Tasks and exercises:
• A. Write out part of the MongoDB Analyzer page word for word, starting with "Skip to content" and going on through "reports for humans.".
• B. According to the MongoDB Analyzer page, what two kinds of output does the tool produce?
• C. Decide whether each statement agrees with the MongoDB Analyzer page. Answer yes or no for each, and quote the words that settle it.
(i) The tool has to be installed before it can be run.
(ii) When the tool flags unused indexes, it also gives reasons to keep them, such as TTL.
(iii) The tool sorts findings into three severity levels.

Quoted passage:
━━━━━━━━━━━━━━━━

Skip to content

deniscuciuc/db-analyzer-mongo

Repository files navigation

MongoDB Analyzer

Node.js 20+ npm version npm downloads License: MIT TypeScript CI

A CLI tool that analyzes MongoDB databases for performance issues: index usage, slow queries, schema problems, fragmentation, replica-set health, and operational metrics. Outputs structured JSON for automation or rich Markdown reports for humans.

Quick start

No installation required:

npx @deniscuciuc/mongo-analyzer --uri "mongodb://localhost:27017" -d mydb -c health
npx @deniscuciuc/mongo-analyzer --uri "mongodb://localhost:27017" -d mydb -c full --json > report.json

Or install globally:

npm install -g @deniscuciuc/mongo-analyzer
mongo-analyzer --uri "mongodb://localhost:27017" -d mydb -c health

Working with an AI agent? See .github/copilot-instructions.md for the integrated GitHub Copilot agent workflow and JSON contracts.


Table of Contents


Features

Index analysis

  • Detect unused indexes (with reasons to keep: unique, TTL, sparse).
  • Find missing indexes from slow-query patterns.
  • Detect duplicate / overlapping / prefix indexes.
  • Covering-index opportunities and index efficiency.

Query analysis

  • Slow queries via the MongoDB profiler (find/update/delete/insert/aggregate/findAndModify/bulkWrite).
  • Query anti-patterns: $where, unanchored $regex, negation operators, COLLSCAN.
  • Current operations, long-running operations, blocking operations.
  • Severity classification: critical / high / medium / low.

Schema analysis

  • Document structure and field-type variance.
  • Mixed types in the same field, sparse fields, oversize arrays / strings.
  • Cross-collection schema comparison.

Collection & storage

  • Collection stats (size, document count, index count).
  • Fragmentation detection with severity.

━━━━━━━━━━━━━━━━

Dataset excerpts

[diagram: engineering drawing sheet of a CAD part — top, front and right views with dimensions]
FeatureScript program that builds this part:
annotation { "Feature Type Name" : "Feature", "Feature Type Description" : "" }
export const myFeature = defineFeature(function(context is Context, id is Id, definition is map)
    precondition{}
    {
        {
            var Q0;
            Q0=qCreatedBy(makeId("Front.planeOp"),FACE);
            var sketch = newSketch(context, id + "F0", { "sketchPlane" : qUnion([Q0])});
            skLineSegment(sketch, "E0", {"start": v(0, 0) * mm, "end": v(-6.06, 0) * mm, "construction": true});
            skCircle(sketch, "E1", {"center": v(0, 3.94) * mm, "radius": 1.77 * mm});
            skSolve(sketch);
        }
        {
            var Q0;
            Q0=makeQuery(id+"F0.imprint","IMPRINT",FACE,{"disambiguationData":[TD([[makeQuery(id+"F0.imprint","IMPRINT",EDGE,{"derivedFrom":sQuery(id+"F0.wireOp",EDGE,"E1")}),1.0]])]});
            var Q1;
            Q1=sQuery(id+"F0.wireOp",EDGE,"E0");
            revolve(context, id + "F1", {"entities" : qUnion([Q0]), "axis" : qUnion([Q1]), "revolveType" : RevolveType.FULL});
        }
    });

━━━━━━━━━━━━━━━━

Numbered answers:
• A.
Skip to content

deniscuciuc/db-analyzer-mongo

Repository files navigation

MongoDB Analyzer

Node.js 20+ npm version npm downloads License: MIT TypeScript CI

A CLI tool that analyzes MongoDB databases for performance issues: index usage, slow queries, schema problems, fragmentation, replica-set health, and operational metrics. Outputs structured JSON for automation or rich Markdown reports for humans.

• B. Structured JSON for automation, or rich Markdown reports for humans.

• C.
(i) No: "No installation required:"
(ii) Yes: "Detect unused indexes (with reasons to keep: unique, TTL, sparse)."
(iii) No: "Severity classification: critical / high / medium / low."